Wednesday, December 16, 2009

ALWAYS BE CLOSING, MOTHERF*CKER!

Tonight, I got very upset. My whole life this year has been about two sets of applications: getting a good spec together for the ABC/Disney fellowship, and getting a good story or two together for an MFA in fiction.

My first batch of MFA applications went out yesterday, and I sent a couple more today. By January 1st, every single part of the application process will be out of my hands, and the thought has sent me into a tailspin.

I always have a plan--ALWAYS. And usually B, C, D, and E plans besides. But now all of my eggs are in the "writing" basket--what happens if nobody likes how I write? What if I've been doing the wrong things this whole time? I cried and cried, and of course my boyfriend was there for me (like the amazing person he is)...

He said, "You're going to let a few people determine how you feel about your writing, and yourself? What makes their opinions so special?"

I said, "This is the entertainment industry I want to work in. It's all about opinion, and people *liking* stuff."

"So," he asked, "who didn't like your stuff?"

I came up with about fifteen people *total* who *maybe* hadn't liked my writing--the ABC people (apparently--I haven't heard a peep from them since I sent in my spec), and people from the few random places I've sent a few random pieces to over the years. But I realized--it wasn't that I was really getting hit with rejection right and left, but rather that I WASN'T SUBMITTING A GODDAMN THING!

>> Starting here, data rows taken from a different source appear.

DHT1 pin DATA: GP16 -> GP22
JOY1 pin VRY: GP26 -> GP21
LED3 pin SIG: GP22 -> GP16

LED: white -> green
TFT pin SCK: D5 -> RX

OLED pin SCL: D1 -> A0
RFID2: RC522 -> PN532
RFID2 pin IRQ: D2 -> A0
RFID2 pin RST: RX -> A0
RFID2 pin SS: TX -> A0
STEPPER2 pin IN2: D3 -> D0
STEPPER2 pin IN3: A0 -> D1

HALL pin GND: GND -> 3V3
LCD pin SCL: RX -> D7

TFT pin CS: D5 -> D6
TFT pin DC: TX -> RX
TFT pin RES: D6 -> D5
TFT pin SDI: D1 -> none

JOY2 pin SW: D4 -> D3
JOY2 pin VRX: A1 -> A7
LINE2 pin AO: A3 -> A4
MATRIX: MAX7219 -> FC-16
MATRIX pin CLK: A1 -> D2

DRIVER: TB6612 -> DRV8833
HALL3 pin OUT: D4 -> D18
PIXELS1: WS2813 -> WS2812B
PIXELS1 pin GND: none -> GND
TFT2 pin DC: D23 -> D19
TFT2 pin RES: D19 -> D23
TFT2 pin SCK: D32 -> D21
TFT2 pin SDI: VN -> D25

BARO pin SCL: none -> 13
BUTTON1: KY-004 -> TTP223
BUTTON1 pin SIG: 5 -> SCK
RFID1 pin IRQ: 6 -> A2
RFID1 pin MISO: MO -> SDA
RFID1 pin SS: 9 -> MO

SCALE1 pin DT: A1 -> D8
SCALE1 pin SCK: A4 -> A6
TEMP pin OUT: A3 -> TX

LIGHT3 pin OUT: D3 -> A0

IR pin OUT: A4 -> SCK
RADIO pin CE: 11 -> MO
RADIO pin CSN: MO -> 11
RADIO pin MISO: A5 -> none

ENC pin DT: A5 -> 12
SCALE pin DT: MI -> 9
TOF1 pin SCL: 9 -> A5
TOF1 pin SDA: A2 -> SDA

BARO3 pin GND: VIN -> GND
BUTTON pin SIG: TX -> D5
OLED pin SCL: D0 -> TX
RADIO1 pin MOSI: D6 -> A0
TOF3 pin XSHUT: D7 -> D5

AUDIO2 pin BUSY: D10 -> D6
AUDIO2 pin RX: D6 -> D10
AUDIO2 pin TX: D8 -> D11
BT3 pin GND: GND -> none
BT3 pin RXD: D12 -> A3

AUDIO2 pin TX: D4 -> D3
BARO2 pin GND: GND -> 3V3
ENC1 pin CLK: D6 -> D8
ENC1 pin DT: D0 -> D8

So here I am, sniveling in the basement , and I realize: I'm setting myself up to fail.

If I don't like something of mine TOO much, I send it to about five places. Of course, I choose places that don't deal at all with things such as the piece I'm submitting. And so they write back notes like: we can't use this. Or: send us other work. And I trash that piece for good/stop sending *anything* for a very, very long time.

Meanwhile, I save the stuff I actually like, saying to myself: this is GOOD, but not PUBLISHABLE. Save it. Work on it some more. Needs more work, doesn't it?

WHAT THE HELL AM I DOING? This is called "fear of success" much as I try to dress it up as normal old fear of failure. Not to say that I *will* be successful if I send out pieces consistently and constantly, but that I'll then have at least a f*cking shot--something I don't have, btw, while crying about the masses of writing stuck on my hard drive and vowing to produce (and squirrel away) yet more.

So here I thought my New Year's Resolution should be about productivity and craft and blah blah, but now I think it will be:

SELL! SELL! SELL! ALWAYS BE CLOSING, MOTHERF*CKER!